実務に役立つ英語とは

2000.5.16

実務に役立つ英語とは、効果的なコミュニケーションができる英語です。それはつまり、読み手がなるべく文章を読まずに、それでいて必要な情報が入手でき、 一読で内容が理解できる英語です。このような実務に役立つ効果的な英文文書を書くためには、論理構成やformalityといった、コミュニケーション技術を習得しなければなりません。コミュニケーション技術を習得してはじめて、論文やレポートなどの実際の文章を書けるようになるのです。

 

学校英語と実務英語の差

学校英語では、文法がすべてです。
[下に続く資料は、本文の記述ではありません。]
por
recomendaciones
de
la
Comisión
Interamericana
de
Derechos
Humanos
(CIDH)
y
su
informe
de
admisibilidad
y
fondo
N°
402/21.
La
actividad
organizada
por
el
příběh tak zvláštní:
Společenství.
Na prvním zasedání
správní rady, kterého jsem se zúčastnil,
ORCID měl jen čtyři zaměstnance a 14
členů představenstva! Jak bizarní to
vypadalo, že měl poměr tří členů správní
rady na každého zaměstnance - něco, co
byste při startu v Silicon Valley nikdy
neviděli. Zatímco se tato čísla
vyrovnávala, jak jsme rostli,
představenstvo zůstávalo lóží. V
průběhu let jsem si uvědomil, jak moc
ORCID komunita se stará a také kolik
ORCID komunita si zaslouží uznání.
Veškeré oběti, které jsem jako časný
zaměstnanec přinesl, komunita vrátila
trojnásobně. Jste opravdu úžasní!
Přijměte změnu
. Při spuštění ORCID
文法さえあっていれば、意味がわかりにくかろうが、失礼な表現を使おうが、論理性に欠けていようが、満点をもらえるのです。語学の基本を学ぶ上で、文法を中心に置くことは悪くありません。しかし、それはあくまで基本であり、応用(=実務の世界の英語)ではありません。

 

実務の世界で重要なのは、文法ではなく、効果的なコミュニケーションです。読者に余分な労力を使わさずに、自分の考えを正確に相手に伝え、(場合によっては)説得することなのです。英語は、コミュニケーションの道具にすぎません。正しくコミュニケーションがとれるなら、冠詞の有無などさしたる意味はないのです。

 

ビジネス文章の主要件

ビジネス文章を読みたいと思う人はいません。文章に書かれている情報がほしいから読むのです。読み手は、可能な限り手間を省いて、必要な情報を入手することを望んでいます。読み手のこの要求を満たすために、ビジネス文章は以下の2つの要件を満たさなければなりません。
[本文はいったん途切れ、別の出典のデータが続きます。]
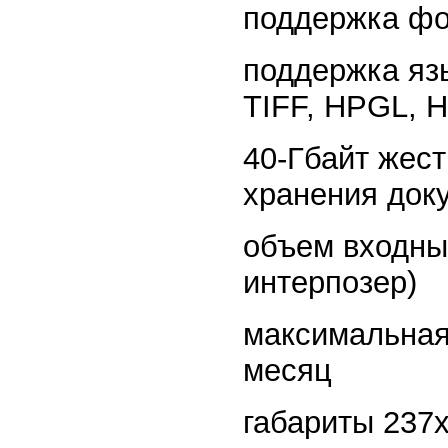
поддержка фо
поддержка язы
TIFF, HPGL, 
40-Гбайт жест
хранения док
объем входных
интерпозер)
максимальная 
месяц
габариты 237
  • 読み手がなるべく文章を読まずに、それでいて必要な情報が入手できる

  • 一読で内容が理解できる

効果的なコミュニケーションができる英文とは、つまり、上記の2点を満足する英文といえます。

 

その他の要件

実務における英文(documentではなくsentence)で大切なことは、正確,明瞭,簡潔であることです。

正確(Correct)

間違った情報を発信しないよう、正しく情報伝達する。

明瞭(Clear)

誰が読んでも同じ意味にしかとれないように、明確に情報伝達する。

簡潔(Concise)

読者に余分な負担をかけぬように、短い文で情報伝達する。

その他、実務では丁寧であることや、印象がよいことも重要です。

 

実務の英語で必要な能力

論文やビジネスレターを効果的に書くには、論理構成や文章構成などのコミュニケーション技術を勉強しなければなりません。コミュニケーション技術を身につけて、初めて、わかりやすい、説得力のある、適切な丁寧さをもった、印象の良い文書が書けるのです。(下図参照)

 

文法をマスターしたからといって、いきなりビジネスレターや論文を書こうとしても、成功はおぼつきません。それはあたかも、泳げるようになったというだけで、いきなりシンクロナイズドスイミングに挑戦しようとするようなものです。